Recent reports from TPN (Tenant Profile Network) on the residential rental market help to explain why buy-to-let purchases have increased so significantly over the last year, says Bill Rawson, Chairman of the Rawson Property Group.

“Summing up the TPN data,” said Rawson, “one fact becomes clear: investing in property for renting is not high risk. The typical South African tenant is a fairly reliable payer – and the risk is minimised by good tenant selection.”

The TPN report shows that in mid-2013 71% of South Africa’s tenants paid on time, 4% paid within the usual extra time allowed and 8% paid late. Another 11% paid, but not in full – and 6% did not pay at all, at least until coerced by legal or other action and/or the threat of eviction.

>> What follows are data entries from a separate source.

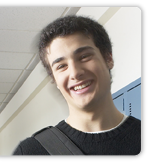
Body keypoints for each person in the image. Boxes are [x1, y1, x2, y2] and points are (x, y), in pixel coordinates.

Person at [13, 15, 141, 155]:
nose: (75, 73)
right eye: (61, 66)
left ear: (108, 58)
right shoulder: (30, 152)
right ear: (54, 79)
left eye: (84, 57)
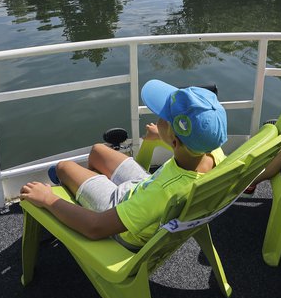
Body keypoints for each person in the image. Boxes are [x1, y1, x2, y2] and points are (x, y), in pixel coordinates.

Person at [20, 79, 228, 249]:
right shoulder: (213, 151)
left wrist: (48, 200)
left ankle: (70, 205)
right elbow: (187, 151)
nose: (158, 116)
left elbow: (96, 227)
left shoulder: (162, 194)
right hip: (146, 186)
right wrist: (163, 137)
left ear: (174, 141)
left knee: (63, 167)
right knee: (97, 151)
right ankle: (87, 191)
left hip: (123, 217)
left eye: (163, 117)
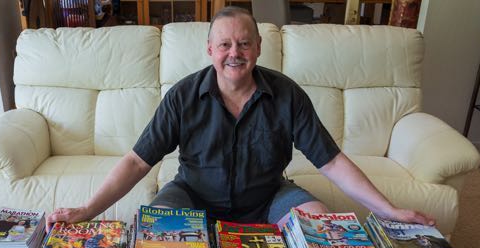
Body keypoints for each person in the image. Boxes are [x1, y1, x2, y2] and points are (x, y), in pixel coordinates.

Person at [46, 7, 435, 232]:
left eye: (244, 43)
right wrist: (85, 212)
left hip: (268, 197)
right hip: (192, 197)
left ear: (258, 48)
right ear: (210, 49)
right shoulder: (182, 96)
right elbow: (137, 161)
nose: (235, 52)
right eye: (226, 44)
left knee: (321, 226)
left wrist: (389, 210)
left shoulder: (287, 95)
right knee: (153, 235)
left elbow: (330, 160)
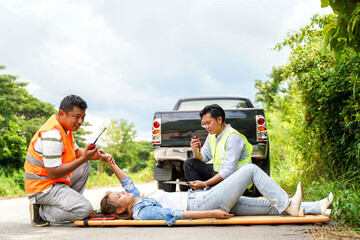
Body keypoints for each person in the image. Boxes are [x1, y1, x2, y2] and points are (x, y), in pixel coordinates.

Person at [99, 159, 333, 226]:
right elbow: (174, 215)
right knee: (250, 169)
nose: (122, 191)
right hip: (203, 204)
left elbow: (128, 183)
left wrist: (110, 162)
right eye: (118, 196)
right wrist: (211, 213)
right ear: (120, 209)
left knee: (267, 206)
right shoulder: (140, 211)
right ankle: (290, 204)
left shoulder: (137, 199)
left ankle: (314, 207)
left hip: (204, 199)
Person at [24, 94, 113, 227]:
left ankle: (69, 206)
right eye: (76, 117)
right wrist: (84, 158)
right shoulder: (52, 135)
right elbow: (53, 173)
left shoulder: (65, 130)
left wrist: (99, 156)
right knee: (85, 209)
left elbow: (77, 153)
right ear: (62, 113)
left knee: (84, 166)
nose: (80, 121)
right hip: (43, 188)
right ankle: (42, 212)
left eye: (83, 117)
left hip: (55, 183)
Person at [184, 104, 253, 190]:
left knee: (211, 190)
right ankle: (199, 197)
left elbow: (229, 170)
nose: (206, 127)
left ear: (219, 119)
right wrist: (195, 151)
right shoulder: (212, 135)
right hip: (220, 176)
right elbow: (205, 157)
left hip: (237, 181)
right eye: (204, 124)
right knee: (190, 163)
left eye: (208, 123)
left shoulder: (233, 137)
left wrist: (205, 184)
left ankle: (206, 195)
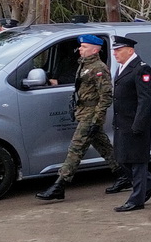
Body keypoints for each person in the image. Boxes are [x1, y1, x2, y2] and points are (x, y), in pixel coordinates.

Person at [36, 35, 127, 201]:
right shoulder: (84, 64)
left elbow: (106, 96)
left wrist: (96, 120)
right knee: (104, 146)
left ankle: (60, 185)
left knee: (76, 148)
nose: (80, 49)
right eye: (81, 46)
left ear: (95, 49)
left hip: (91, 114)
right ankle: (124, 175)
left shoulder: (99, 68)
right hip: (83, 111)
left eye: (84, 46)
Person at [109, 37, 151, 211]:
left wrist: (138, 124)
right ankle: (150, 184)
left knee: (137, 162)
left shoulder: (141, 68)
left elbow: (145, 100)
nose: (115, 53)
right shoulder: (122, 67)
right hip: (122, 122)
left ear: (130, 50)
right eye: (114, 50)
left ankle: (136, 200)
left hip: (135, 123)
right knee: (122, 159)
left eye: (118, 50)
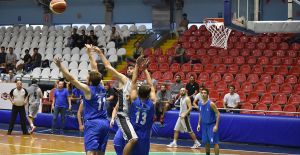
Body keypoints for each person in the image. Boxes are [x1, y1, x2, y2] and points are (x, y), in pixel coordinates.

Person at [54, 44, 109, 155]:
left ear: (90, 81)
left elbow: (71, 79)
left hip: (93, 123)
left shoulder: (88, 89)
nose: (86, 77)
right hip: (105, 123)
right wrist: (89, 53)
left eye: (87, 77)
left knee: (90, 151)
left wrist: (60, 66)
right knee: (100, 152)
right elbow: (95, 67)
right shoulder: (101, 85)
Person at [94, 45, 137, 155]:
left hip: (132, 117)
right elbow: (108, 67)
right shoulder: (125, 79)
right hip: (123, 115)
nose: (129, 70)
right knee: (127, 141)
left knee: (122, 142)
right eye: (128, 68)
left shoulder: (138, 85)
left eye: (131, 68)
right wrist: (100, 53)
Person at [114, 56, 156, 155]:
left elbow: (133, 82)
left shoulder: (134, 100)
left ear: (138, 92)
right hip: (144, 135)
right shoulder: (152, 102)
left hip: (133, 132)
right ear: (149, 93)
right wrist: (145, 70)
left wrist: (137, 65)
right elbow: (151, 85)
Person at [197, 88, 220, 155]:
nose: (203, 94)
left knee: (215, 143)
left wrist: (216, 125)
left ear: (207, 94)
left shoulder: (211, 104)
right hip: (204, 125)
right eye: (202, 93)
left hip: (211, 125)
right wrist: (198, 124)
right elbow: (200, 114)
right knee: (206, 142)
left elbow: (218, 114)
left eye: (205, 93)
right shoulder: (199, 103)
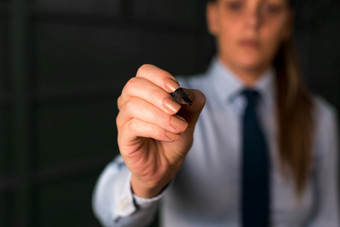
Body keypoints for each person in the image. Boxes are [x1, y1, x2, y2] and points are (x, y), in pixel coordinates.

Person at [92, 0, 339, 226]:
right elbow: (112, 214)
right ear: (213, 17)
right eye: (235, 6)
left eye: (271, 8)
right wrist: (145, 183)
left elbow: (328, 218)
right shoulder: (170, 106)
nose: (253, 22)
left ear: (287, 24)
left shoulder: (320, 119)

Reviewing these figures, Absa’s home loans division in their 2013 fourth quarter report, said Rawson, also mention that residential rental inflation did not rise significantly over 2013: it, in fact, averaged only 4,2% year-on-year for homes and 5,4% year-on-year for townhouses and flats — but, said Rawson, shrewd investors are achieving far better returns.

Absa also quote the TPN statistics which reveal that 23% of tenants are paying under R3,000 per month, 62% between R3,000 and R7,000 per month, 11% between R7,000 and R12,000 and 4% more than R12,000 per month.

“The TPN figures,” said Rawson, “should be encouraging to potential buy-to-let investors because they reflect the total rental situation countrywide. They cannot, therefore, be as bullish as the buy-to-let market.”

In this market, he said, four factors help increase the viability of the investment.

These are:

1.    The units bought for rent are carefully chosen and are often in prime, high demand areas where there is seldom any shortage of tenants. These, values and rents, rise well above the average rate.

2.    Rental agents are very active in the buy-to-let market and, being adept at investigating credit, previous rental and employment records tend to be efficient at eliminating potentially poor tenants. Investors’ returns on managed rental units are usually, therefore, better than the average. Such agents also tend to be good at seeing that tenants maintain properties properly.

3.    Conversely, the large number (48% of the credit active population) of people with impaired credit records results in many people, some of whom are high earning, having to rent, at least temporarily. This does much to reinforce the rental market.

4.    The banks today are more willing than they have been for some time to award bonds and tend to look with favour on investors with good buy-to-let track records.

“The logic of investing in residential property today seems to me undeniable,” said Rawson. “What is more, as I see it, the returns are likely to improve over the next 24 months.”